Obscenity Prosecution Task Force
Citizens' Guide to Federal Obscenity Laws

The Supreme Court has held: "Transmitting obscenity and child pornography, whether via the Internet or other means, is... illegal under federal law for both adults and juveniles." Reno v. ACLU, 521 U.S. 844, at 878 n. 44 (1998).

Federal law prohibits the distribution of obscenity through the facilities of interstate or foreign commerce.  More specifically, it is a crime to use the mail to send or receive obscene materials, to import obscenity, to ship or receive obscenity by a common carrier, or to transport obscene materials across state lines for sale or distribution, including by computer.  See 18 U.S.C. sections 1461, 1462, and 1465.  It is also illegal to broadcast obscene materials, or engage in the business of selling obscene materials that have traveled through interstate or foreign commerce.  See 18 U.S.C. sections 1464, 1466.  If on federal property, a military base, or on in Indian Country, it is a crime to sell or possess obscenity with the intent to sell.  See 18 U.S.C. section 1460.  (While even the mere possession of child pornography is a crime, private possession of obscenity is not, although the act of receiving obscenity could violate the statutes prohibiting use of the mails, carriers, or interactive computer services for the purpose of transporting such material.)

There are also federal laws making it a serious crime to distribute obscenity toward minors.  Federal law prohibits a person from using the mail, or any of the means of interstate commerce, including a computer, to knowingly transfer obscene materials to someone the person knows is under 16 years of age.  See 18 U.S.C. section 1470.  For example, it would be a crime to knowingly email an obscene picture to a 15 year-old.  Two other statutes for online child protection prohibit knowingly using an interactive computer service to display obscenity or child pornography in a manner that makes it available to a person under 18 (see 47 U.S.C. section 223(d) –Communications Decency Act of 1996, as amended by the PROTECT Act of 2003) and knowingly making a commercial communication via the Internet that includes obscenity and is available to any minor under age 17 (see 47 U.S.C. section 231 –Child Online Protection Act of 1998).   In addition, a new law also prohibits the use of Internet domain names with the intent to mislead a minor into viewing material that is harmful to minors, or mislead any person into viewing obscenity.  See 18 U.S.C. section 2252B.  For example, a pornographic Website cannot use a domain name suggestive of a cartoon character or children's television show with intent to mislead a minor into viewing harmful material.

The U.S. Supreme Court established the test that judges and juries use to determine whether material is obscene.  The test was developed in three major cases: Miller v.

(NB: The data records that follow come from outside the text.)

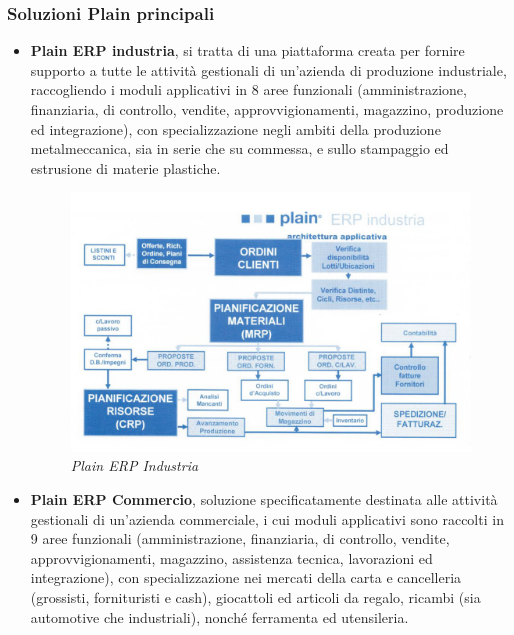 \subsubsection{Soluzioni Plain principali}
\begin{itemize}
	\item \textbf{Plain ERP industria}, si tratta di una piattaforma creata per fornire supporto a tutte le attività gestionali di un'azienda di produzione industriale, raccogliendo i moduli applicativi in 8 aree funzionali (amministrazione, finanziaria, di controllo, vendite, approvvigionamenti, magazzino, produzione ed integrazione), con specializzazione negli ambiti della produzione metalmeccanica, sia in serie che su commessa, e sullo stampaggio ed estrusione di materie plastiche.
	
	\begin{figure}[ht]
		\centering
		\includegraphics[scale=0.40]{immagini/azienda/plain_erp_industria}
		\caption{\textit{Plain ERP Industria}}
	\end{figure}\FloatBarrier
	
	\item \textbf{Plain ERP Commercio}, soluzione specificatamente destinata alle attività gestionali di un'azienda commerciale, i cui moduli applicativi sono raccolti in 9 aree funzionali (amministrazione, finanziaria, di controllo, vendite, approvvigionamenti, magazzino, assistenza tecnica, lavorazioni ed integrazione), con specializzazione nei mercati della carta e cancelleria (grossisti, fornituristi e cash), giocattoli ed articoli da regalo, ricambi (sia automotive che industriali), nonché ferramenta ed utensileria.
	

\end{itemize}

California, 413 U.S. 15, 24-25 (1973); Smith v. United States, 431 U.S. 291, 300-02, 309 (1977); and Pope v. Illinois, 481 U.S. 497, 500-01 (1987).  The resulting three-pronged test to adjudicate obscenity is as follows:

Whether the average person, applying contemporary adult community standards, would find that the work, taken as a whole, appeals to the prurient interest (i.e., an erotic, lascivious, abnormal, unhealthy, degrading, shameful, or morbid interest in nudity, sex, or excretion); and

Whether the average person, applying contemporary adult community standards, would find that the work depicts or describes, in a patently offensive way, sexual conduct (i.e., ultimate sexual acts, normal or perverted, actual or simulated, masturbation, excretory functions, lewd exhibition of the genitals, or sado-masochistic sexual abuse); and

Whether a reasonable person would find that the work, taken as a whole, lacks serious literary, artistic, political, or scientific value.

Any material meeting this definition may be found to violate the laws of the United States and anyone convicted of distributing such material may be prosecuted and punished by fines and a term of imprisonment.